Dundee’s ambitions of becoming a leading hub for culture and the creative industries are being held back by a talent drain, a lack of major employe rs and a shortage of space for artists and start-up companies to work from.
A new report published ahead of Dundee bidding to become a European Capital of Culture has found that the city’s creative economy is in a “fragile” state.
The blueprint for Dundee's creative future, which has been two years in the making, warns of the need to address a shortage of suitable space for individuals and companies to make, perform, show and sell work and the lack of job opportunities “of meaningful scale" if it is to thrive in future.
Significant numbers of students who want to stay in the city after graduating are said to “feel forced into leaving to find opportunities elsewhere and are reluctant leavers.”
The city’s new creative industries strategy, led by the Creative Dundee network, calls for efforts to be stepped up to breathe new life into “redundant spaces” and under-used properties across the city.
It states: “With a large creative student population in the city, a significant challenge is encouraging its students from the local schools, universities and college to have the confidence to base their professional practice in Dundee upon completing their studies.
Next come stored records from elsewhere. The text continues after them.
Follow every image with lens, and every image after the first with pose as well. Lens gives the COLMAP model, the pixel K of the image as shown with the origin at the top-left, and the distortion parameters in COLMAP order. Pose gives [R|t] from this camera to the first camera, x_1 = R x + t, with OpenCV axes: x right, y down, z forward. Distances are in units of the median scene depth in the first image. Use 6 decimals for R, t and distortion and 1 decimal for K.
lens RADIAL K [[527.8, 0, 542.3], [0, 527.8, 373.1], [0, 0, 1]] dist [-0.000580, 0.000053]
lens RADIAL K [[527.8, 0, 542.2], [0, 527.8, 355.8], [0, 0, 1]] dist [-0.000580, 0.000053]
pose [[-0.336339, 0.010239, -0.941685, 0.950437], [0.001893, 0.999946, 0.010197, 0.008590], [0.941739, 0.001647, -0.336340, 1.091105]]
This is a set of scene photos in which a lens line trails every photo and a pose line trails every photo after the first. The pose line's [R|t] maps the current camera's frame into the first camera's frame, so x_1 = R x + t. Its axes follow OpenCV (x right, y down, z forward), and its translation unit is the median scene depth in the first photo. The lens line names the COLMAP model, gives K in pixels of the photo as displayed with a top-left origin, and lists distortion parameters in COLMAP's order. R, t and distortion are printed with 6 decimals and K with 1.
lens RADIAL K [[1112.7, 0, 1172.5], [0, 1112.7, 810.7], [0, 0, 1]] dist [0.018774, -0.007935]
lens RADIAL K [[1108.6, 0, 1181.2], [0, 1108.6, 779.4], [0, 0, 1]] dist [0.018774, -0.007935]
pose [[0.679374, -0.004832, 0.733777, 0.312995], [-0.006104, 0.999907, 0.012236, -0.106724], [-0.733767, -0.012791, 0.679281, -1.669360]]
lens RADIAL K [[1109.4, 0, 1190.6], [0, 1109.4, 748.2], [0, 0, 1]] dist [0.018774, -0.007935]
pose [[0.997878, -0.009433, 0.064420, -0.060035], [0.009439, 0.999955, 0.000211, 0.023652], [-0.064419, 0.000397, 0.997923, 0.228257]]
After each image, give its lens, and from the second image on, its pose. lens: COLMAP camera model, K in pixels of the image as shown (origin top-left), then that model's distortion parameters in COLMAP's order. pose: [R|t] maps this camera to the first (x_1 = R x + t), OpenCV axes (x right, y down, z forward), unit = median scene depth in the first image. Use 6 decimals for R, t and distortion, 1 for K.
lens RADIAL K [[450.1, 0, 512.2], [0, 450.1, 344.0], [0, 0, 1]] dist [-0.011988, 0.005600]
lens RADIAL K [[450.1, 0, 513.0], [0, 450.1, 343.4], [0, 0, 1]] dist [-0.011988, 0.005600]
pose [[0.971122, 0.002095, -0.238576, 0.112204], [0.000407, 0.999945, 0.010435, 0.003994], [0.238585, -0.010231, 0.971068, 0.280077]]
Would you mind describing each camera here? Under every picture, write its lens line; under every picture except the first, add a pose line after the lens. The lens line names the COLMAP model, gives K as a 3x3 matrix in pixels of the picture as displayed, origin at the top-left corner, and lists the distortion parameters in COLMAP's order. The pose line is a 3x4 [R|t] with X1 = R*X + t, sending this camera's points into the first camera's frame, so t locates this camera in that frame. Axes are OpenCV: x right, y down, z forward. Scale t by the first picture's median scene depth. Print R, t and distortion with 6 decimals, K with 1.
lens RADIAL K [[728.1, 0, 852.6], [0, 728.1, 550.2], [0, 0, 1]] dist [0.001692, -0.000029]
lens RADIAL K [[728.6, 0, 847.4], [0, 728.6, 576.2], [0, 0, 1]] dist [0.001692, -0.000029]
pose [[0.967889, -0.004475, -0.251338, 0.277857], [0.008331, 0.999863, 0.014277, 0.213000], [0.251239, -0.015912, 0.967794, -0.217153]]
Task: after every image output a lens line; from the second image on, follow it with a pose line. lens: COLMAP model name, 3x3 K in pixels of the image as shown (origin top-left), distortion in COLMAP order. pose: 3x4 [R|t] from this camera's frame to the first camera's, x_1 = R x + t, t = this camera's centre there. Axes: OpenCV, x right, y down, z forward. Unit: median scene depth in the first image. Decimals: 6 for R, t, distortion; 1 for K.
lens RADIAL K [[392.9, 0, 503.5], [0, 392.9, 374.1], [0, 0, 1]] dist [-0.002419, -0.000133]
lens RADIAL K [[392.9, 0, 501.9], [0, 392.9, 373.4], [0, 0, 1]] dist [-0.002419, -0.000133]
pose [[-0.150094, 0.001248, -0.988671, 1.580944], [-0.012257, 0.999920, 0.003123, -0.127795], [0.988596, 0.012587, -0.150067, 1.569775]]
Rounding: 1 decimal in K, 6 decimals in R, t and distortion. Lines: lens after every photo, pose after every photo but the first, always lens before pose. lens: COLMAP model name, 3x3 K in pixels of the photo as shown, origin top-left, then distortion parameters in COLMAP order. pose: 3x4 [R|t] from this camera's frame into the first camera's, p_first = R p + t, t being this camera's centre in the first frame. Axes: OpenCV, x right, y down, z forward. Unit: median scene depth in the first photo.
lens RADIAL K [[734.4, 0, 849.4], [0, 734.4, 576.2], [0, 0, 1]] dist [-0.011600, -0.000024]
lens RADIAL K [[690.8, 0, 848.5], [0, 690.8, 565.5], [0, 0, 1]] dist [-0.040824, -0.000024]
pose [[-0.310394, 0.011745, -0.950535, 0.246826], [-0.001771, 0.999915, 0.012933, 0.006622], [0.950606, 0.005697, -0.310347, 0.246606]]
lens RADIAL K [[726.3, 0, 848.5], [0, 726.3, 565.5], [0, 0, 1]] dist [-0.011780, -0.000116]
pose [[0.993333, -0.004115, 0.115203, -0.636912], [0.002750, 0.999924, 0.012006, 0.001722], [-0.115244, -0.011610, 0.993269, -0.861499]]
Institutions and students are often disconnected from the local creative sector.
“The research and consultation found that students themselves felt the city lacked sustainable local opportunities of meaningful scale which were attractive enough to encourage them to stay and be rooted in Dundee beyond graduation."
The strategy recommends cultural and creative organisations sign up to become “Living Wage” employers in order to make Dundee and calls for “a city-wide rethink of the infrastructure, support and progression routes from education, through to gaining employment, or starting and growing a creative business.”
It adds: "Dundee’s creative economy is innovative and vital to the city, yet is still fragile. Like other cities it has limited access to available spaces to make, perform, show and sell work.
"The creative sector has made great progress in bringing to life redundant spaces in the city, but it needs real effective partnerships with the public and private sector to continue this work.
"There is a need in the city for both temporary suitable spaces (for making, performing, exhibiting and selling work) and mixed-purpose, alternative spaces (for experimentation and the development of new collaborations).
"Both the creative and property sectors could benefit from greater communication and understanding through regular meetings and events to develop new strategies which tackle common challenges of empty and under-used spaces."
Other recommendations aimed at making Dundee a more attractive city for creative workers include the creation of new world-class “cultural tourism” attractions to follow the opening next summer of the long-awaited V&A design museum on the city’s waterfront.
The blueprint states: "These cultural products and experiences with provenance to the local area have the potential to increase visitor spend and stays, and inspire the next generation of creative businesses. Finding ways to create authentic cultural tourism experiences will also be critical for the success of the city and the wider region’s offer."
Gillian Easson, director of Creative Dundee, said: “This strategy is important to ensuring we all work together to ensure our sector underpins our vibrant city and ultimately contributes to creating a healthy and positive place for everyone.”
John Kampfner, chief executive of the Creative Industries Foundation, who helped launch the study in at the Dundee Contemporary Arts centre, said: "The Creative Industries are worth £87 billion to the UK economy and I'm delighted that Dundee is taking a lead in using them to help define its economic, cultural and social future."